PAK1 as a therapeutic target

Abstract

Importance of the field: P21-activated kinases (PAKs) are involved in multiple signal transduction pathways in mammalian cells. PAKs, and PAK1 in particular, play a role in such disorders as cancer, mental retardation and allergy. Cell motility, survival and proliferation, the organization and function of cytoskeleton and extracellular matrix, transcription and translation are among the processes affected by PAK1.

Areas covered in this review: We discuss the mechanisms that control PAK1 activity, its involvement in physiological and pathophysiological processes, the benefits and the drawbacks of the current tools to regulate PAK1 activity, the evidence that suggests PAK1 as a therapeutic target and the likely directions of future research.

What the reader will gain: The reader will gain a better knowledge and understanding of the areas described above.

Take home message: PAK1 is a promising therapeutic target in cancer and allergen-induced disorders. Its suitability as a target in vascular, neurological and infectious diseases remains ambiguous. Further advancement of this field requires progress on such issues as the development of specific and clinically acceptable inhibitors, the choice between targeting one or multiple PAK isoforms, elucidation of the individual roles of PAK1 targets and the mechanisms that may circumvent inhibition of PAK1.

Figure 1. Relative expression of PAK-1 mRNA in human tissue

Oligonucleotide microarray hybridization data has been obtained from www.biogps.com. Relative signal intensity values are depicted in arbitrary units with ranges.

Figure 2. Schematic representation of human group I and group II PAKs indicating the structural similarities and differences

Left upper panel show a 2.3 Ao resolution structure of human PAK1 (Group I) kinase domain from the available information on their crystal structures (retrieved from www.PyMOL.org). The asymmetric unit of the crystals contains two complexes, a auto-regulatory domain (aa 7-149) and a Kinase domain (aa 249-545) with a mutation in the kinase domain (K299R) that ablates its catalytic activity. These domains are linked into a dimer by the N-terminal segments (aa 78-88) of the auto-regulatory fragments. Right upper panel represents linear structure of Group I PAK isoforms. Group I PAKs contain a conserved overlapping PBD/CRIB/AID region.

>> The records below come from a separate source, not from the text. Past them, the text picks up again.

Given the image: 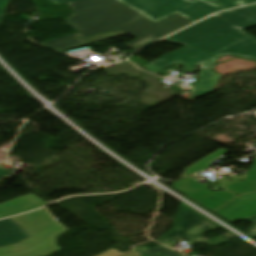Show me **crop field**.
I'll return each instance as SVG.
<instances>
[{"label":"crop field","instance_id":"16","mask_svg":"<svg viewBox=\"0 0 256 256\" xmlns=\"http://www.w3.org/2000/svg\"><path fill=\"white\" fill-rule=\"evenodd\" d=\"M2 17H3V16L0 17V21H1Z\"/></svg>","mask_w":256,"mask_h":256},{"label":"crop field","instance_id":"15","mask_svg":"<svg viewBox=\"0 0 256 256\" xmlns=\"http://www.w3.org/2000/svg\"><path fill=\"white\" fill-rule=\"evenodd\" d=\"M8 174H10V173H8L7 171H5L4 169H2V168L0 167V178L6 176V175H8Z\"/></svg>","mask_w":256,"mask_h":256},{"label":"crop field","instance_id":"5","mask_svg":"<svg viewBox=\"0 0 256 256\" xmlns=\"http://www.w3.org/2000/svg\"><path fill=\"white\" fill-rule=\"evenodd\" d=\"M128 7L157 22L175 12L191 21H197L222 8L205 0H119Z\"/></svg>","mask_w":256,"mask_h":256},{"label":"crop field","instance_id":"12","mask_svg":"<svg viewBox=\"0 0 256 256\" xmlns=\"http://www.w3.org/2000/svg\"><path fill=\"white\" fill-rule=\"evenodd\" d=\"M129 252H131V251H129ZM129 252H127V253H129ZM127 253L122 254V253L112 249V250H110V251H108L106 253H103V254L99 255V256H123V255H125Z\"/></svg>","mask_w":256,"mask_h":256},{"label":"crop field","instance_id":"3","mask_svg":"<svg viewBox=\"0 0 256 256\" xmlns=\"http://www.w3.org/2000/svg\"><path fill=\"white\" fill-rule=\"evenodd\" d=\"M70 5L74 13L67 21L83 38L113 31L143 16L117 0H86Z\"/></svg>","mask_w":256,"mask_h":256},{"label":"crop field","instance_id":"9","mask_svg":"<svg viewBox=\"0 0 256 256\" xmlns=\"http://www.w3.org/2000/svg\"><path fill=\"white\" fill-rule=\"evenodd\" d=\"M139 250L143 252L146 256H182L161 245L155 246L150 249L143 246L139 248Z\"/></svg>","mask_w":256,"mask_h":256},{"label":"crop field","instance_id":"11","mask_svg":"<svg viewBox=\"0 0 256 256\" xmlns=\"http://www.w3.org/2000/svg\"><path fill=\"white\" fill-rule=\"evenodd\" d=\"M245 221L252 223V227L247 228L248 235L256 238V217Z\"/></svg>","mask_w":256,"mask_h":256},{"label":"crop field","instance_id":"7","mask_svg":"<svg viewBox=\"0 0 256 256\" xmlns=\"http://www.w3.org/2000/svg\"><path fill=\"white\" fill-rule=\"evenodd\" d=\"M48 204L43 199L31 193L11 202L0 205V218L33 210Z\"/></svg>","mask_w":256,"mask_h":256},{"label":"crop field","instance_id":"13","mask_svg":"<svg viewBox=\"0 0 256 256\" xmlns=\"http://www.w3.org/2000/svg\"><path fill=\"white\" fill-rule=\"evenodd\" d=\"M10 0H0V15L4 14L6 6L9 5Z\"/></svg>","mask_w":256,"mask_h":256},{"label":"crop field","instance_id":"10","mask_svg":"<svg viewBox=\"0 0 256 256\" xmlns=\"http://www.w3.org/2000/svg\"><path fill=\"white\" fill-rule=\"evenodd\" d=\"M217 5H220L226 9L250 4V3H255L256 0H209Z\"/></svg>","mask_w":256,"mask_h":256},{"label":"crop field","instance_id":"6","mask_svg":"<svg viewBox=\"0 0 256 256\" xmlns=\"http://www.w3.org/2000/svg\"><path fill=\"white\" fill-rule=\"evenodd\" d=\"M199 225H203L204 227L198 230L192 237L189 233L198 227ZM218 228L214 224L210 223L209 221L205 220L204 218L200 217L190 209L186 208L185 206H181L180 215L178 220L170 233V235L158 242L168 245L172 241H181L183 239L190 240L186 246L192 247L196 242L206 244L209 247H216L224 242L231 240L233 235L226 234L223 237H218L212 241L206 242L202 239V236L205 231ZM206 233V232H205Z\"/></svg>","mask_w":256,"mask_h":256},{"label":"crop field","instance_id":"14","mask_svg":"<svg viewBox=\"0 0 256 256\" xmlns=\"http://www.w3.org/2000/svg\"><path fill=\"white\" fill-rule=\"evenodd\" d=\"M49 1L54 3L55 5H59V4L71 3V2L81 1V0H49Z\"/></svg>","mask_w":256,"mask_h":256},{"label":"crop field","instance_id":"4","mask_svg":"<svg viewBox=\"0 0 256 256\" xmlns=\"http://www.w3.org/2000/svg\"><path fill=\"white\" fill-rule=\"evenodd\" d=\"M32 238L14 246L0 248V256H50L60 250L56 238L68 231L45 208L13 217Z\"/></svg>","mask_w":256,"mask_h":256},{"label":"crop field","instance_id":"8","mask_svg":"<svg viewBox=\"0 0 256 256\" xmlns=\"http://www.w3.org/2000/svg\"><path fill=\"white\" fill-rule=\"evenodd\" d=\"M29 237L12 218L0 221V247L17 244Z\"/></svg>","mask_w":256,"mask_h":256},{"label":"crop field","instance_id":"2","mask_svg":"<svg viewBox=\"0 0 256 256\" xmlns=\"http://www.w3.org/2000/svg\"><path fill=\"white\" fill-rule=\"evenodd\" d=\"M191 21L185 19L184 17L178 15L177 13L155 23L145 17L110 33L97 35L89 38L83 39L79 33L61 37L58 39L50 40L47 42L39 43L60 51H65L73 47L129 34L138 39L125 44L126 46L137 50L151 42H154L173 31H176L188 24Z\"/></svg>","mask_w":256,"mask_h":256},{"label":"crop field","instance_id":"1","mask_svg":"<svg viewBox=\"0 0 256 256\" xmlns=\"http://www.w3.org/2000/svg\"><path fill=\"white\" fill-rule=\"evenodd\" d=\"M231 23L240 29L255 26L256 5L215 15L165 39L185 46L141 68L155 74L175 63L194 72L200 66V79L191 90V100L206 95L214 91L221 77L210 71L219 57L229 54L256 60V39Z\"/></svg>","mask_w":256,"mask_h":256}]
</instances>
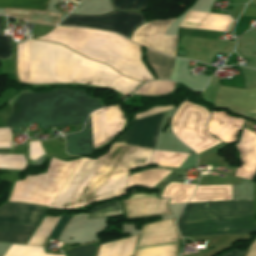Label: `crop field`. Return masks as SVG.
I'll use <instances>...</instances> for the list:
<instances>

Interaction of Rac and cdc42 with the CRIB domain has been shown to release the group I PAKs from auto-inhibition. Left lower panel shows 1.6 Ao resolution structure of enzymatically active human PAK-4 catalytic domain (aa 291-591) when it is phosphorylated at the activating loop positions corresponding to Ser-474. It can be noted that the overlapping CRIB (aa 75-90) and AID (aa 83-149) regions that are present in group I PAKs is missing in PAK4. Right lower panel is a linear representation of group II PAKs. Group II PAKs lack AID, CRIB, acidic and PIX binding regions that are present in Group I PAKs.

Figure 3. Intracellular localization of PAK1

Fluorescent microscopic images of NIH 3T3 fibroblasts treated with control (PBS) and fibroblast growth factor (FGF; 20ng/ml) showing intracellular distribution of PAK1. In a resting cell, PAK1 is localized mostly in the cytoplasm. In order to study the PAK1 translocation in activated cells, NIH 3T3 fibroblasts were treated with 20ng/ml of FGF and incubated for 30 minutes in a CO2 incubator at 37°C. Cells were fixed with 2% para-formaldehyde and stained with PAK1 antibody (Santa Cruz biotechnology). Upon treatment with FGF, PAK1 is seen to be translocated to the plasma membrane according to its well-characterized role in the regulation of cytoskeletal dynamics and cell motility.

Figure 4. Schematic representation of PAK1 and some of its substrates regulating various cellular functions

Various stimuli, such as growth factors and integrins, activates PAK1 via GTP-bound Rac and Cdc42. Enhanced expression of Lamins B and C via phosphorylation and activation of Integrin Linked Kinase (ILK) has been implicated in the regulation of nuclear integrity. PAK1 is known to protect cells from apoptosis through at least three different pathways involving FKHR, Bcl-2 and DLC1. In the regulation of cellular proliferation, PAK1 regulates activity of Raf and Aurora kinases. PAK1 is also known to regulate cellular respiration via phoshorylations of p47- and p67- phox proteins. The most studied and well-characterized function of PAK1 is in the regulation of cytoskeletal remodeling. While PAK1 regulates microtubule dynamics through inhibition of stathmin and activation of TCoB and DLC1, it also regulates actin assembly and disassembly through phosphorylations of LIM Kinase and cytoskeletal proteins such as Filamin A, Arp2/3, Caldesmon, Cortactin and Paxillin. Apart from this, PAK1 also phosphorylates myosin binding unit (MBS) that in turn, inhibits phosphorylation of myosin light chain (MLC).